Custer (1967)
Custer, also known as The Legend of Custer, is a 17-episode military-western television series which ran on ABC from September 6 to December 27, 1967, with Wayne Maunder in the starring role of then Lieutenant Colonel George Armstrong Custer. During the American Civil War, Custer had risen to the rank of major general, the youngest in the Union Army. He was demoted after the war during force reductions to the rank of Captain, but was reinstated in 1866 as a Lieutenant Colonel in command of the Seventh Cavalry, stationed at Fort Riley, Kansas. Many of the soldiers in the regiment were derelicts, former Confederates, or even criminals. The series was cancelled before the script timeline would have reached the Little Big Horn River of southeastern Montana, where all perished on June 25, 1876, in a Sioux Indian ambush, Robert F. Simon played Custer's commanding officer, U.S. General Alfred H. Terry, who disapproved of Custer's long hair and much of his methodology of fighting Indians. Slim Pickens starred as a scout named California Joe Milner. Michael Dante appeared as Sioux Chief Crazy Horse. Peter Palmer played Sergeant James Bustard, a former Confederate soldier. Grant Woods appeared as Captain Myles Keogh. Read Morgan, formerly a cavalry officer on NBC's The Deputy, appeared in the episode "Spirit Woman" in the role of a medicine man.
Country: US
Language: En
Runtime: 60
Season 1:
An expedition into the Black Hills becomes deadly when a lieutenant who hates Colonel Custer disobeys orders, forcing the 7th to return to conduct a rescue. The young man's father, responsible for many flaming newspaper articles on the Colonel, follows, placing everyone in greater danger as they seek to avoid further hosilities with the Indians.
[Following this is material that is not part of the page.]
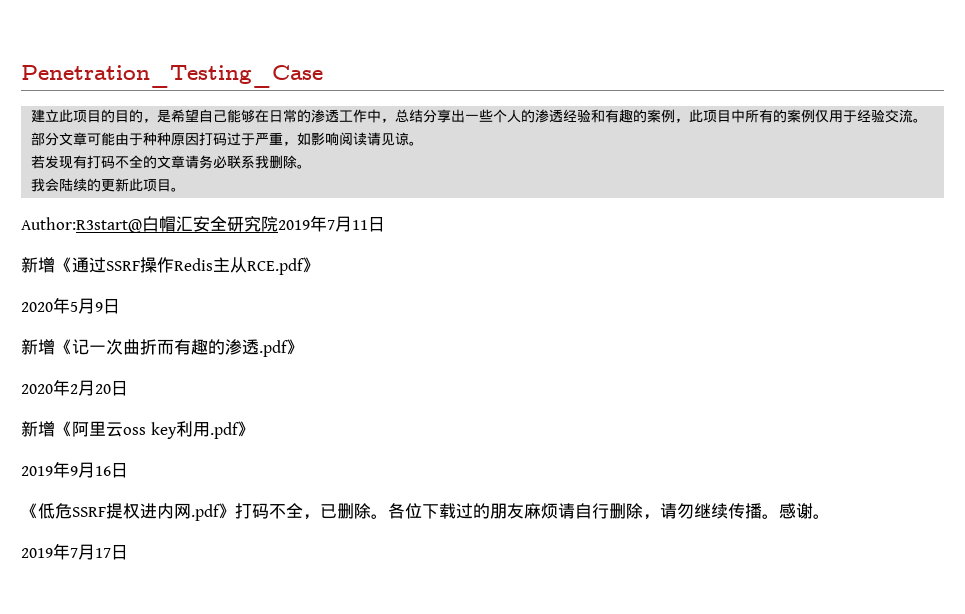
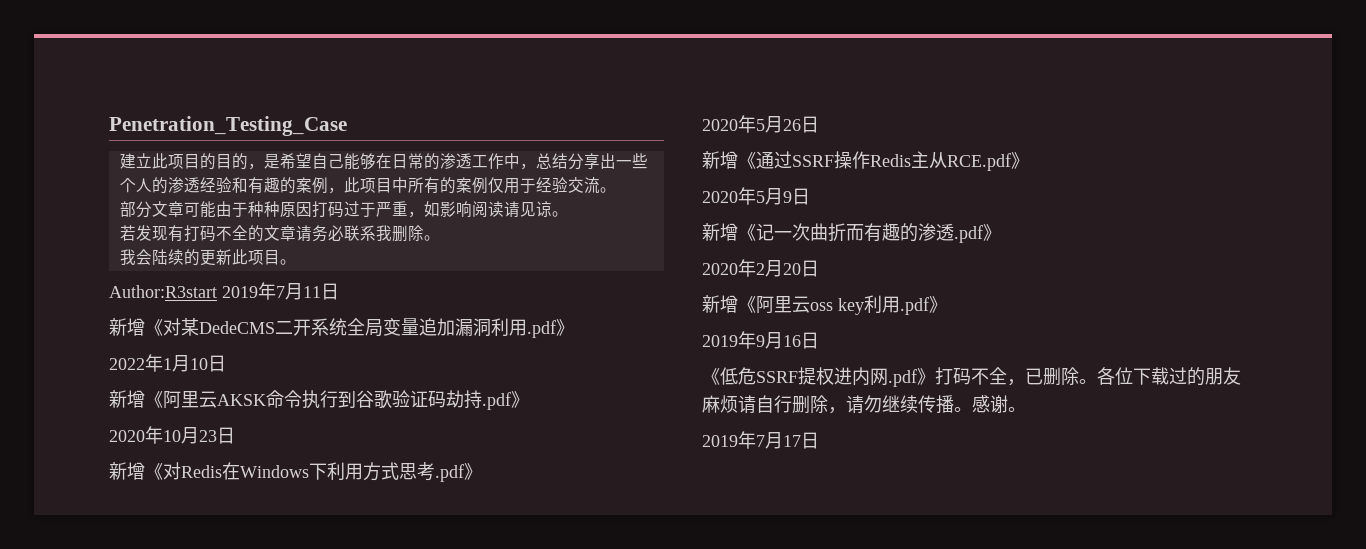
[21,216,278,233] Author:R3start@白帽汇安全研究院 -> [109,285,217,298] Author:R3start
(385, 224) none -> [109,318,574,338] [109,354,226,372] [109,390,529,410] [109,426,235,444] [109,462,482,482] [702,115,819,133] // 新增《对某DedeCMS二开系统全局变量追加漏洞利用.pdf》 // 2022年1月10日 // 新增《阿里云AKSK命令执行到谷歌验证码劫持.pdf》 // 2020年10月23日 // 新增《对Redis在Windows下利用方式思考.pdf》 // 2020年5月26日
Custer and the 7th must help delivery cattle with a man that hold all cavalrymen in comtempt.
Custer is assigned to track down a Native American prisoner who escaped from Army custody.
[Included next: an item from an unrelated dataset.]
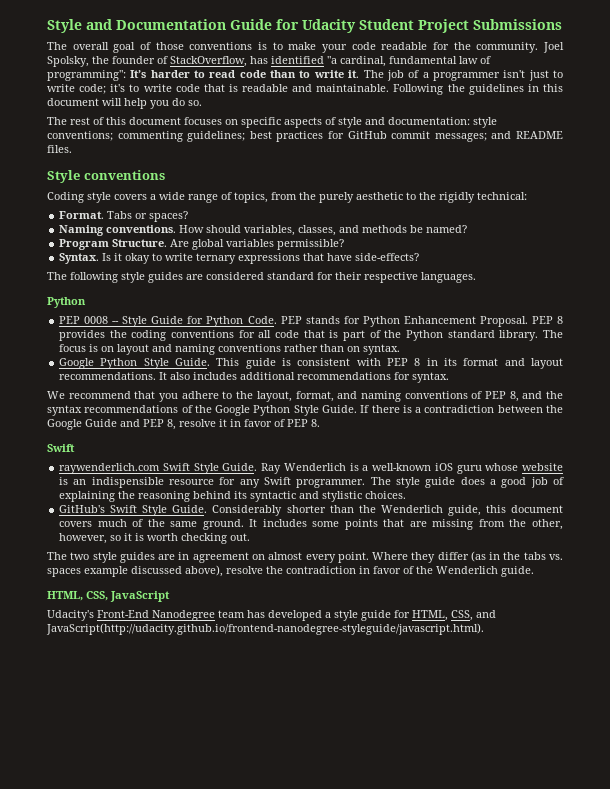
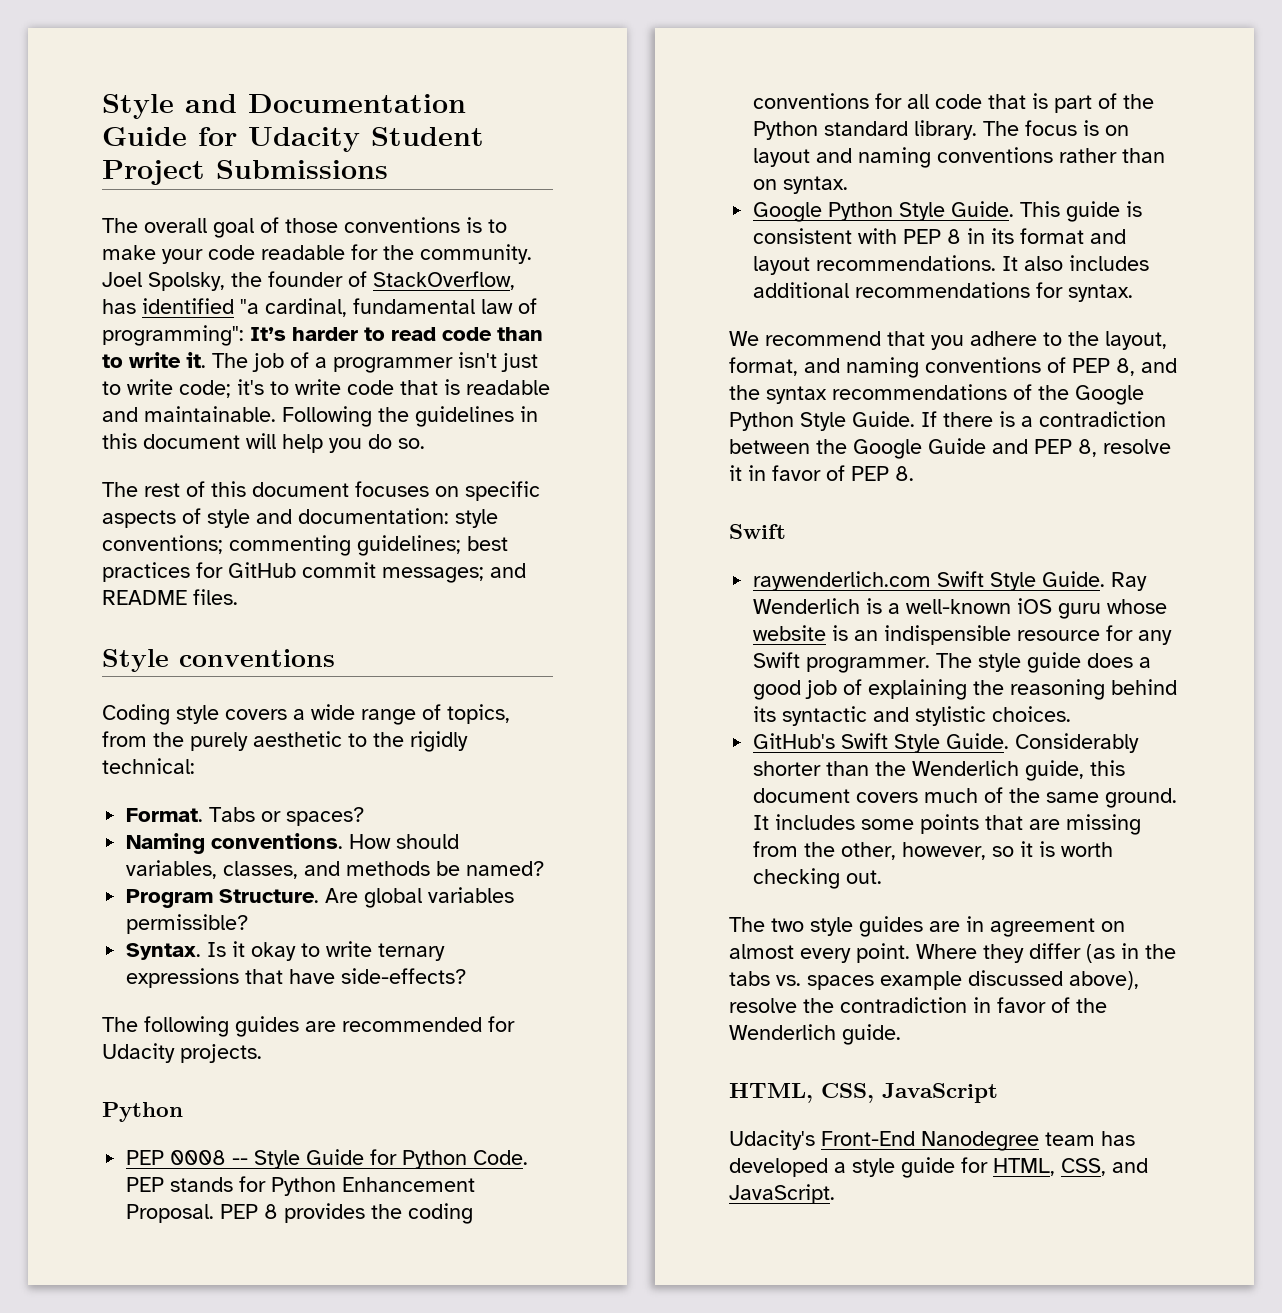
[121,272,476,283] style guides are considered standard for their respective languages. -> [235,1016,515,1037] [102,1043,262,1063] guides are recommended for Udacity projects.
[46,623,484,635] JavaScript(http://udacity.github.io/frontend-nanodegree-styleguide/javascript.html). -> [729,1184,835,1204] JavaScript.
Custer and his troops are assigned to take a secret shipment through hostile Native American territory.
When Custer and Crazy Horse are both captured by Blackfeet who are hostile to both whites and the Sioux, the two enemies must work together in order to escape and stay alive.
Lt. Moreno is a Kiowa in the cavalry who his men suspect him of being a spy. The men of command presume that Moreno is trying to thwart the efforts of making the Arapaho an Allie to the cavalry.
After a period of leave, Custer takes a stagecoach back to Fort Hays that is menaced by both outlaws and hostile Native Americans.
Custer tries to halt the spread of smallpox amongst the Pawnee tribe.
A renegade scout who hates Custer cuts a deal with Sioux chief Crazy Horse. In return for gold, he'll lead Custer into an ambush.
A detachment of the 7th Cavalry ends up killing a peaceful Cheyenne hunting party. This event puts a Cheyenne chief and a female reporter after Custer's scalp.
Custer escorts a survey party through a settlement of former Confederates who aren't very happy to see a former Union foe in their midst.
Custer and two other officers match wits with a dangerous Native American warrior at a remote relay station.
Custer tries to protect a Sioux mystic woman from both white and Native American enemies.
Custer is given the task of stopping a band of Irish fanatics who are plotting to invade Canada.
Custer enlists the aid of some Kiowas to help him discover the parties responsible for a series of wagon train raids.
Custer goes in pursuit of a scout who escaped from Army custody after being convicted of theft and killed a trooper while making his bid for freedom.